The hourly loop ships increments; two periodic passes keep the whole heading in the right direction. Both use the same mechanism (fresh issue → @codex → output) but produce direction and coherence, not just code.

  • DevRel — daily (.github/workflows/devrel-review.yml). Audits the public surface (README, website landing + docs, blog) for coherence with the North Star, README crispness, and blog-worthy material. Autonomy boundary: safe factual-alignment and crispness fixes auto-merge like any increment; brand/positioning copy and blog drafts are surfaced in a report for the human, never auto-merged.
  • Architect — continuous (hourly) (.github/workflows/architecture-review.yml). The founder lens, running alongside the builders. Each run it tracks live state (what just merged, what's in flight), prioritizes the roadmap (ROADMAP.md, Now → Next → Later) against an internal scan (lifecycle gaps, API coherence and seams, dev-UX friction, missing pieces, drift/realignment), and maintains the ranked queue in PRIORITIES.md — re-ranking to reflect reality, backing each top item with a scoped issue, and posting an assessment. It runs at :59, just before the :29 increment, so it re-prioritizes and then the loop builds the new top. Its output is the prioritized queue plus the assessment — it does not make breaking or architectural changes itself (those stay with the human). To avoid churn it only opens a PR when the ranking actually changes.

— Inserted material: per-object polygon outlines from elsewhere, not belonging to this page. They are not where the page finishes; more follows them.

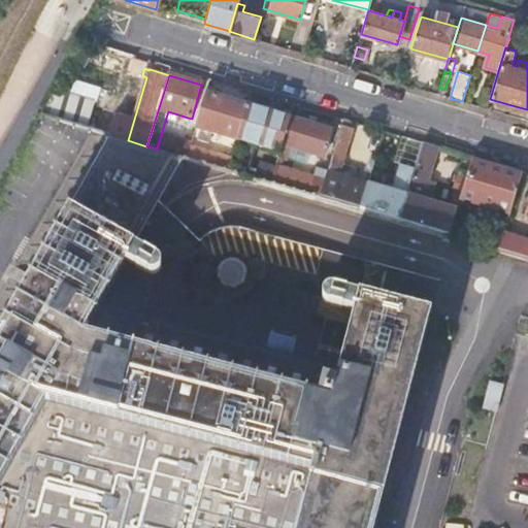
[(67,96),(94,103),(98,90),(72,81),(67,96)]
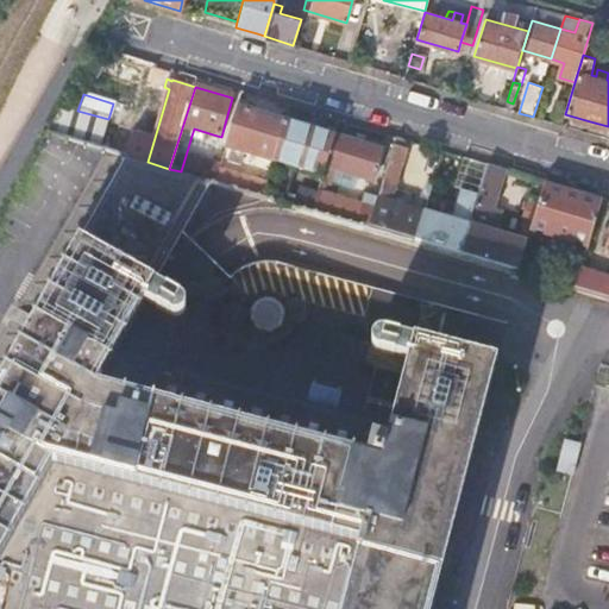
[(48,132),(115,152),(124,124),(108,119),(77,111),(62,106),(48,132)]
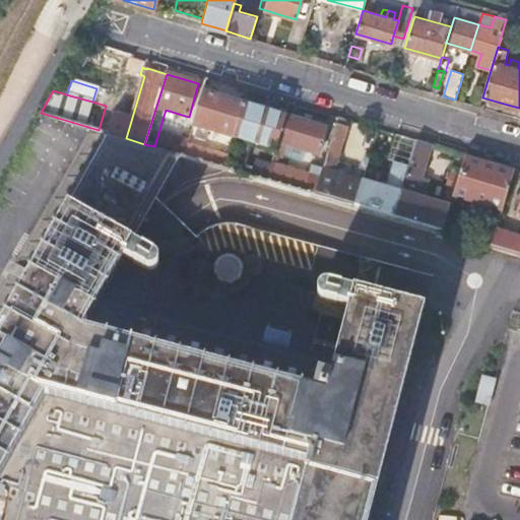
[(204,130),(234,139),(245,103),(212,92),(204,90),(193,127),(199,129),(198,134),(202,135),(204,130)]
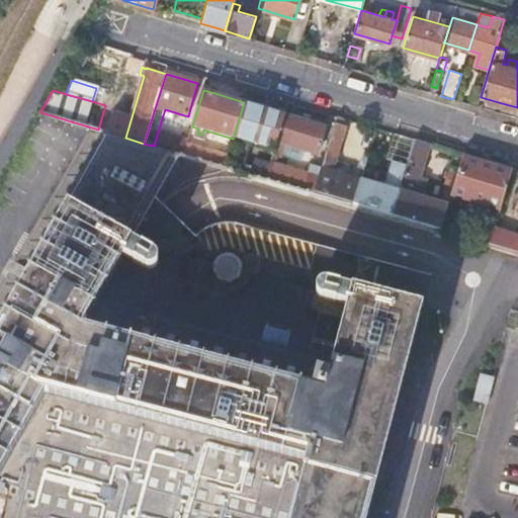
[(268,149),(274,151),(275,148),(285,114),(265,108),(244,102),(233,139),(263,148),(261,154),(266,156),(268,149)]
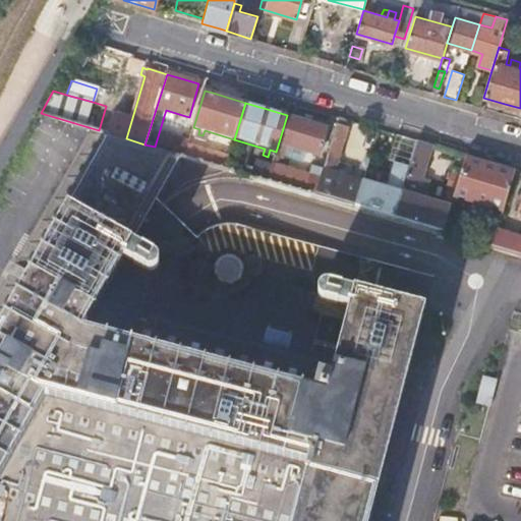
[(166,110),(164,116),(179,121),(182,115),(166,110)]
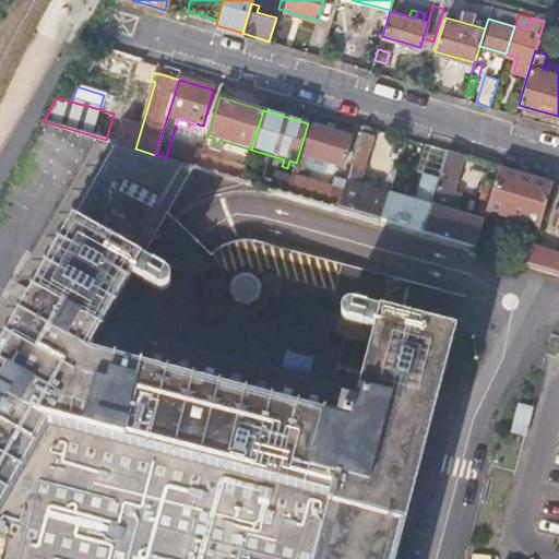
[(330,130),(308,123),(297,159),(304,161),(306,156),(343,167),(352,137),(330,130)]
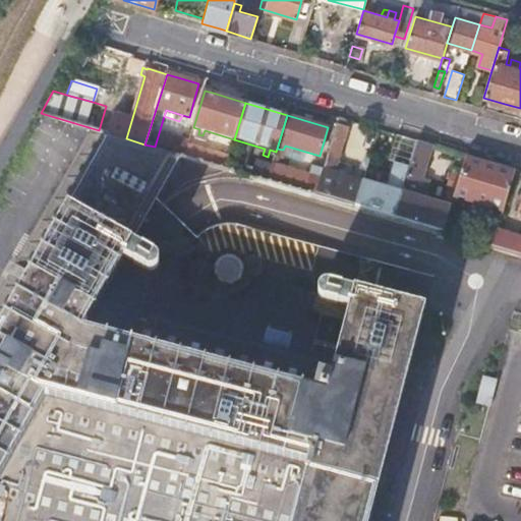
[(316,194),(355,207),(363,182),(349,177),(330,172),(337,164),(339,162),(349,127),(344,126),(346,120),(340,118),(322,178),(316,194)]
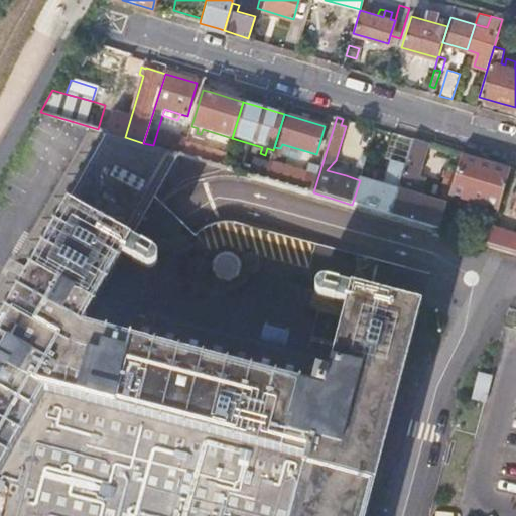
[(398,170),(404,172),(413,140),(400,136),(391,168),(398,170)]
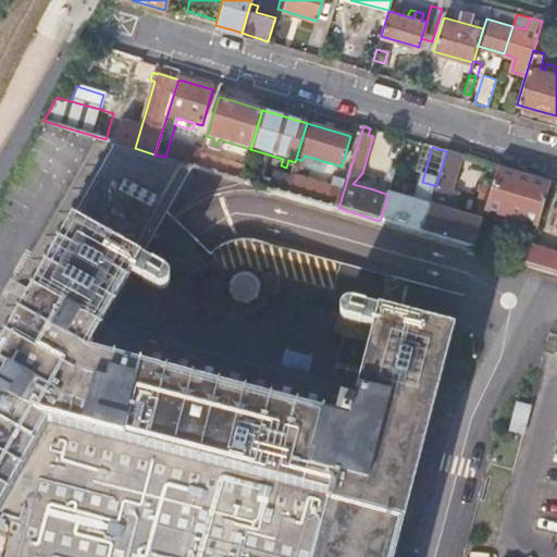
[(185,163),(197,166),(200,156),(201,152),(190,150),(185,163)]
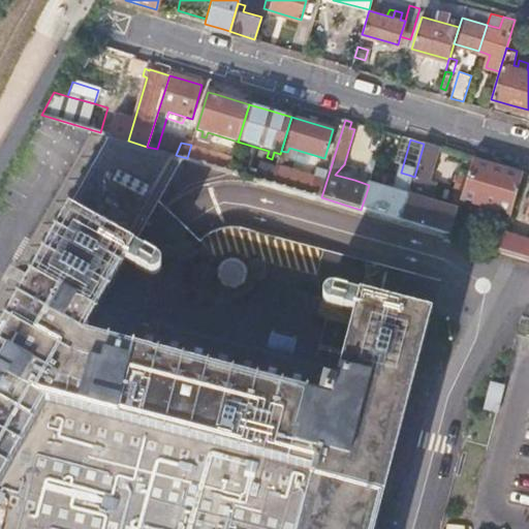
[(401,221),(450,236),(461,199),(462,198),(455,196),(450,210),(431,204),(437,184),(429,181),(439,148),(424,144),(414,177),(401,221)]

The two loops are coupled through PRIORITIES.md: the architect decides what (roadmap + internal priorities, ranked, issue-linked) and the hourly increment loop builds the top open item — falling back to its own judgment only if the queue is empty. DevRel keeps the public story honest alongside. So work is roadmap-driven by default, not a fresh guess every hour. Cadence is tunable in each workflow's cron; the human can reorder PRIORITIES.md or its issues at any time to redirect. Codex is serial, so these passes queue behind any in-flight increment.

Stop / redirect

  • In-session: CronDelete <id> (or end the session).
  • Durable: disable/delete the workflow.
  • Or just tell Claude Code to pause or change focus — direction always wins over the loop.